> DATA FOR THE TASK
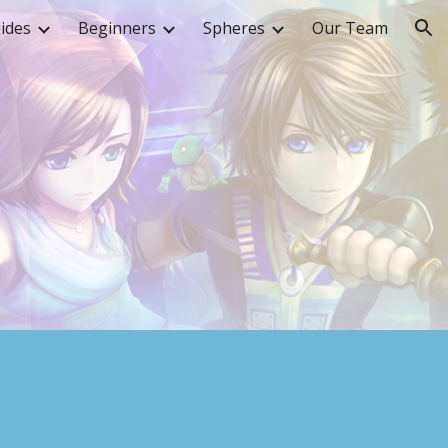
ides
Beginners
Spheres
Our Team
ion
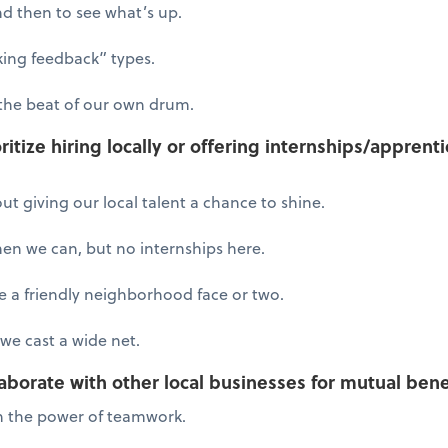
d then to see what’s up.
king feedback” types.
the beat of our own drum.
ritize hiring locally or offering internships/appren
out giving our local talent a chance to shine.
when we can, but no internships here.
 a friendly neighborhood face or two.
we cast a wide net.
aborate with other local businesses for mutual bene
 in the power of teamwork.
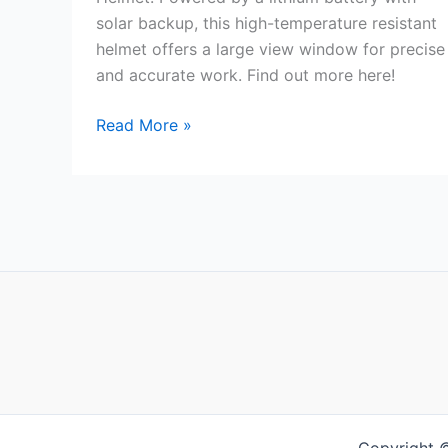
solar backup, this high-temperature resistant
helmet offers a large view window for precise
and accurate work. Find out more here!
Lithium
Read More »
Battery
Powered
Helmet
Review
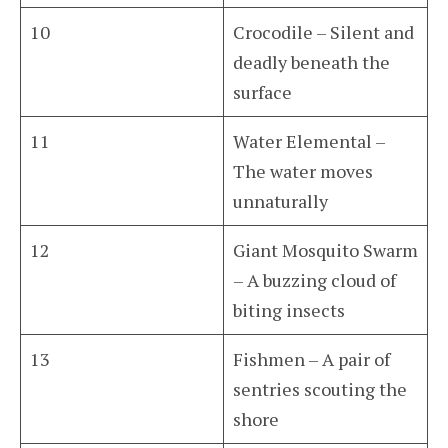
10
Crocodile – Silent and
deadly beneath the
surface
11
Water Elemental –
The water moves
unnaturally
12
Giant Mosquito Swarm
– A buzzing cloud of
biting insects
13
Fishmen – A pair of
sentries scouting the
shore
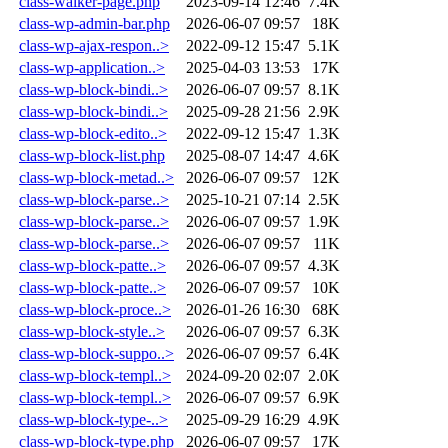
class-walker-page.php
2023-09-14 12:46
7.4K
class-wp-admin-bar.php
2026-06-07 09:57
18K
class-wp-ajax-respon..>
2022-09-12 15:47
5.1K
class-wp-application..>
2025-04-03 13:53
17K
class-wp-block-bindi..>
2026-06-07 09:57
8.1K
class-wp-block-bindi..>
2025-09-28 21:56
2.9K
class-wp-block-edito..>
2022-09-12 15:47
1.3K
class-wp-block-list.php
2025-08-07 14:47
4.6K
class-wp-block-metad..>
2026-06-07 09:57
12K
class-wp-block-parse..>
2025-10-21 07:14
2.5K
class-wp-block-parse..>
2026-06-07 09:57
1.9K
class-wp-block-parse..>
2026-06-07 09:57
11K
class-wp-block-patte..>
2026-06-07 09:57
4.3K
class-wp-block-patte..>
2026-06-07 09:57
10K
class-wp-block-proce..>
2026-01-26 16:30
68K
class-wp-block-style..>
2026-06-07 09:57
6.3K
class-wp-block-suppo..>
2026-06-07 09:57
6.4K
class-wp-block-templ..>
2024-09-20 02:07
2.0K
class-wp-block-templ..>
2026-06-07 09:57
6.9K
class-wp-block-type-..>
2025-09-29 16:29
4.9K
class-wp-block-type.php
2026-06-07 09:57
17K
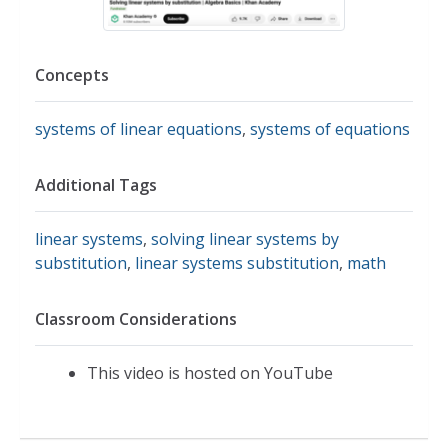
Concepts
systems of linear equations
,
systems of equations
Additional Tags
linear systems
,
solving linear systems by
substitution
,
linear systems substitution
,
math
Classroom Considerations
This video is hosted on YouTube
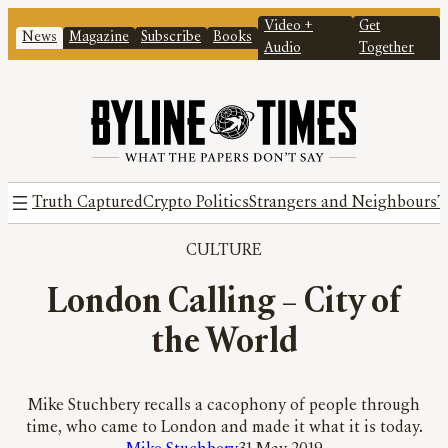
Video +
Get
News
Magazine
Subscribe
Books
Audio
Together
Truth Captured
Crypto Politics
Strangers and Neighbours
T
CULTURE
London Calling – City of
the World
Mike Stuchbery recalls a cacophony of people through
time, who came to London and made it what it is today.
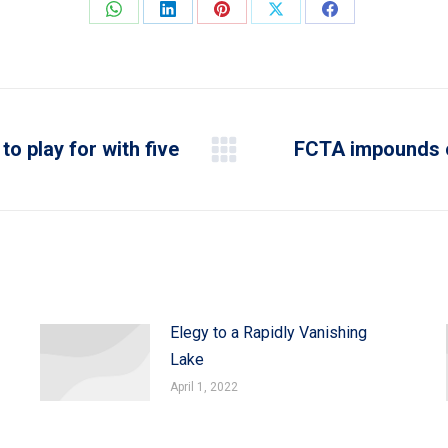
Share
Share
Share
Share
Share
on
on
on
on
on
WhatsApp
LinkedIn
Pinterest
X
Facebook
to play for with five
FCTA impounds o
Next
post:
Elegy to a Rapidly Vanishing
Lake
April 1, 2022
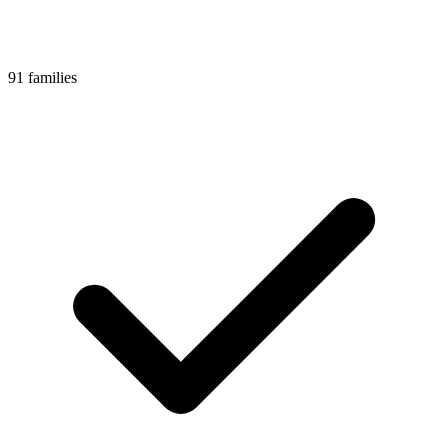
91 families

> WHAT THE TASK ASKS
Each entry is to be transcribed verbatim, and any picture in it is to be skipped.

> COMPLETED TASK
ides
Beginners
Spheres
Our Team
ion
d then to see what’s up.
king feedback” types.
the beat of our own drum.
ritize hiring locally or offering internships/appren
out giving our local talent a chance to shine.
when we can, but no internships here.
 a friendly neighborhood face or two.
we cast a wide net.
aborate with other local businesses for mutual bene
 in the power of teamwork.
solar backup, this high-temperature resistant
helmet offers a large view window for precise
and accurate work. Find out more here!
Lithium
Read More »
Battery
Powered
Helmet
Review
10
Crocodile – Silent and
deadly beneath the
surface
11
Water Elemental –
The water moves
unnaturally
12
Giant Mosquito Swarm
– A buzzing cloud of
biting insects
13
Fishmen – A pair of
sentries scouting the
shore
class-walker-page.php
2023-09-14 12:46
7.4K
class-wp-admin-bar.php
2026-06-07 09:57
18K
class-wp-ajax-respon..>
2022-09-12 15:47
5.1K
class-wp-application..>
2025-04-03 13:53
17K
class-wp-block-bindi..>
2026-06-07 09:57
8.1K
class-wp-block-bindi..>
2025-09-28 21:56
2.9K
class-wp-block-edito..>
2022-09-12 15:47
1.3K
class-wp-block-list.php
2025-08-07 14:47
4.6K
class-wp-block-metad..>
2026-06-07 09:57
12K
class-wp-block-parse..>
2025-10-21 07:14
2.5K
class-wp-block-parse..>
2026-06-07 09:57
1.9K
class-wp-block-parse..>
2026-06-07 09:57
11K
class-wp-block-patte..>
2026-06-07 09:57
4.3K
class-wp-block-patte..>
2026-06-07 09:57
10K
class-wp-block-proce..>
2026-01-26 16:30
68K
class-wp-block-style..>
2026-06-07 09:57
6.3K
class-wp-block-suppo..>
2026-06-07 09:57
6.4K
class-wp-block-templ..>
2024-09-20 02:07
2.0K
class-wp-block-templ..>
2026-06-07 09:57
6.9K
class-wp-block-type-..>
2025-09-29 16:29
4.9K
class-wp-block-type.php
2026-06-07 09:57
17K
Concepts
systems of linear equations
,
systems of equations
Additional Tags
linear systems
,
solving linear systems by
substitution
,
linear systems substitution
,
math
Classroom Considerations
This video is hosted on YouTube
Video +
Get
News
Magazine
Subscribe
Books
Audio
Together
Truth Captured
Crypto Politics
Strangers and Neighbours
T
CULTURE
London Calling – City of
the World
Mike Stuchbery recalls a cacophony of people through
time, who came to London and made it what it is today.
Share
Share
Share
Share
Share
on
on
on
on
on
WhatsApp
LinkedIn
Pinterest
X
Facebook
to play for with five
FCTA impounds o
Next
post:
Elegy to a Rapidly Vanishing
Lake
April 1, 2022
91 families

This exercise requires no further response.